__EXERCISE DESCRIPTION__
The expected result is a word-for-word copy of the entries, minus any pictures.

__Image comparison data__

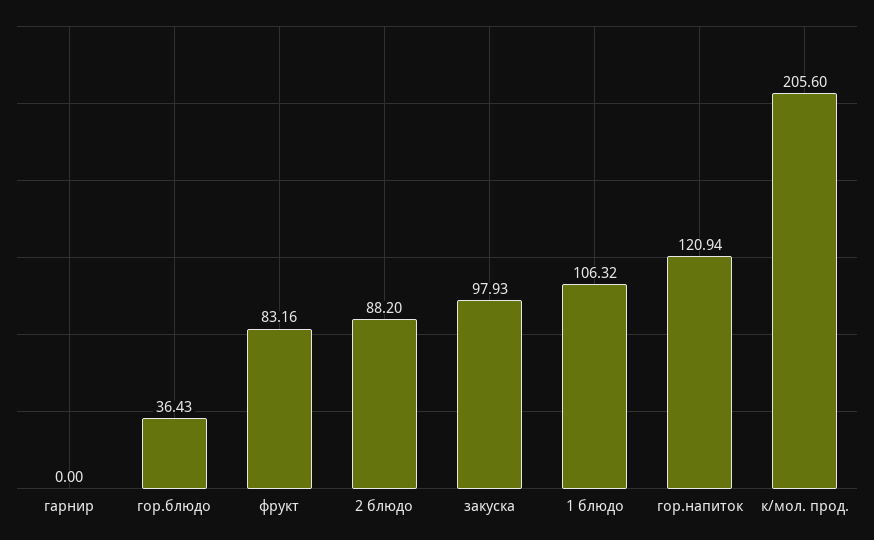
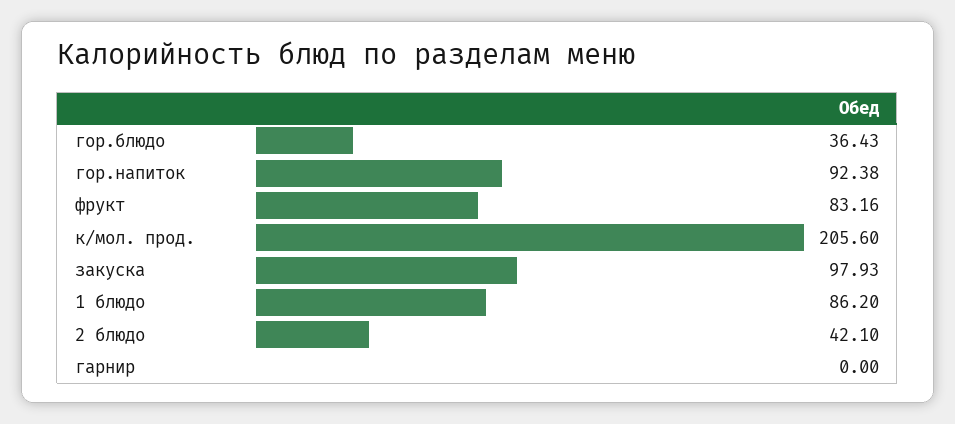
2 блюдо: 88.2 -> 42.1
1 блюдо: 106.32 -> 86.2
гор.напиток: 120.94 -> 92.38

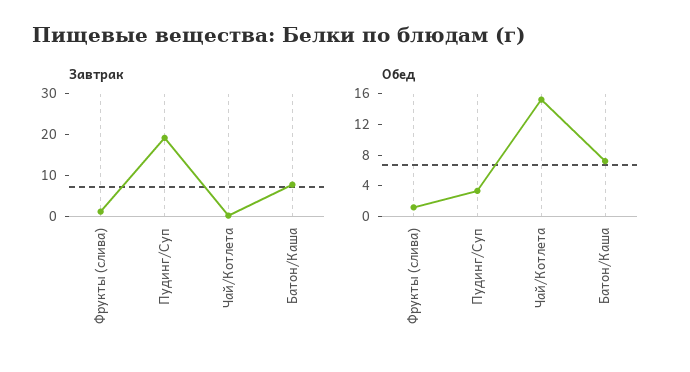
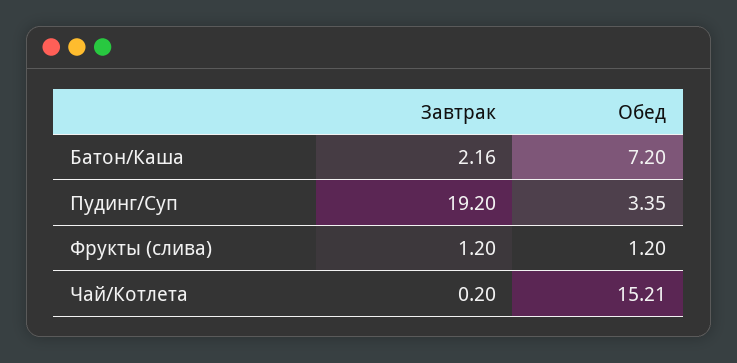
Завтрак, Батон/Каша: 8 -> 2.16

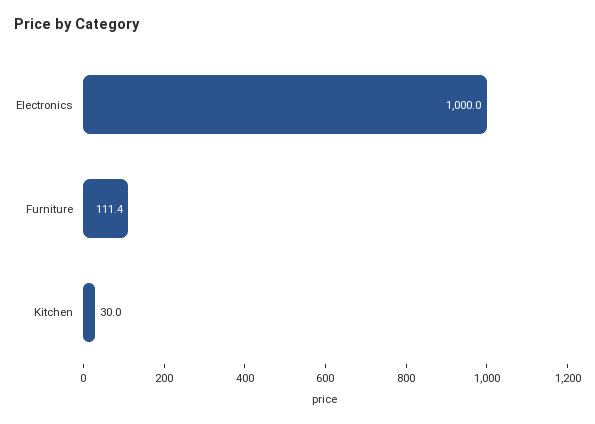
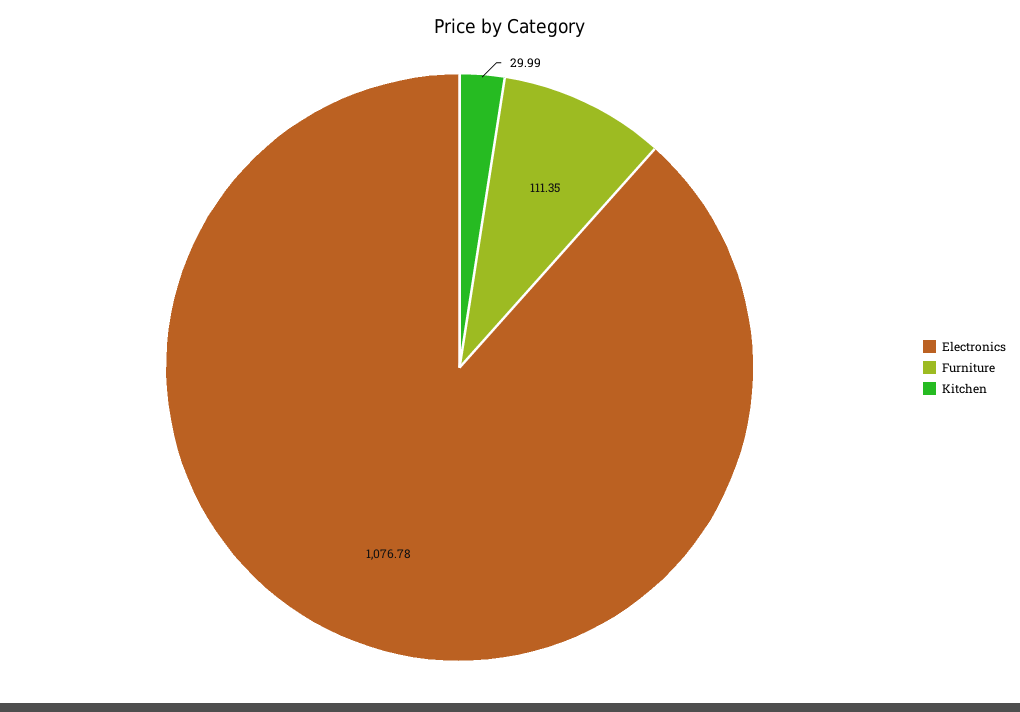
Electronics: 1000 -> 1076.78

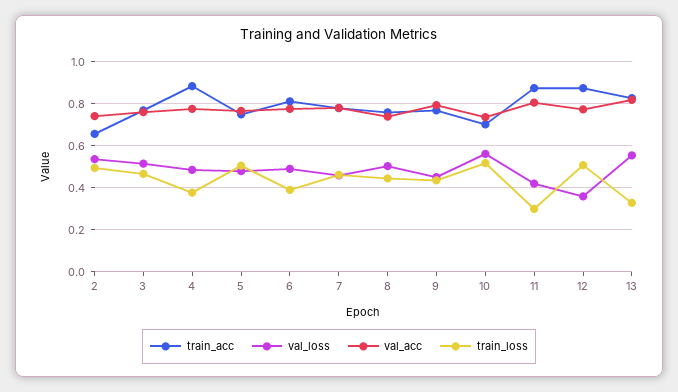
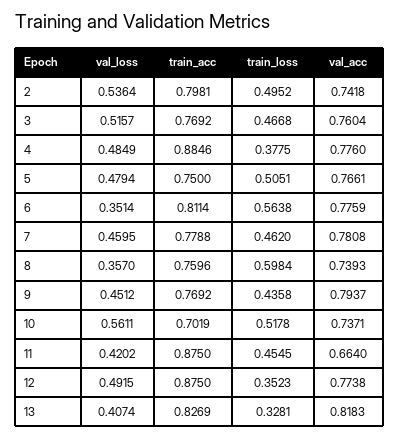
train_acc, 2: 0.65 -> 0.7981
val_loss, 6: 0.5 -> 0.3514
train_loss, 6: 0.4 -> 0.5638
val_loss, 8: 0.5 -> 0.357
train_loss, 8: 0.45 -> 0.5984
val_acc, 11: 0.8 -> 0.664
train_loss, 11: 0.3 -> 0.4545
val_loss, 12: 0.35 -> 0.4915
train_loss, 12: 0.5 -> 0.3523
val_loss, 13: 0.55 -> 0.4074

__EXERCISE RESPONSE__
2 блюдо: 88.2 -> 42.1
1 блюдо: 106.32 -> 86.2
гор.напиток: 120.94 -> 92.38

Завтрак, Батон/Каша: 8 -> 2.16

Electronics: 1000 -> 1076.78

train_acc, 2: 0.65 -> 0.7981
val_loss, 6: 0.5 -> 0.3514
train_loss, 6: 0.4 -> 0.5638
val_loss, 8: 0.5 -> 0.357
train_loss, 8: 0.45 -> 0.5984
val_acc, 11: 0.8 -> 0.664
train_loss, 11: 0.3 -> 0.4545
val_loss, 12: 0.35 -> 0.4915
train_loss, 12: 0.5 -> 0.3523
val_loss, 13: 0.55 -> 0.4074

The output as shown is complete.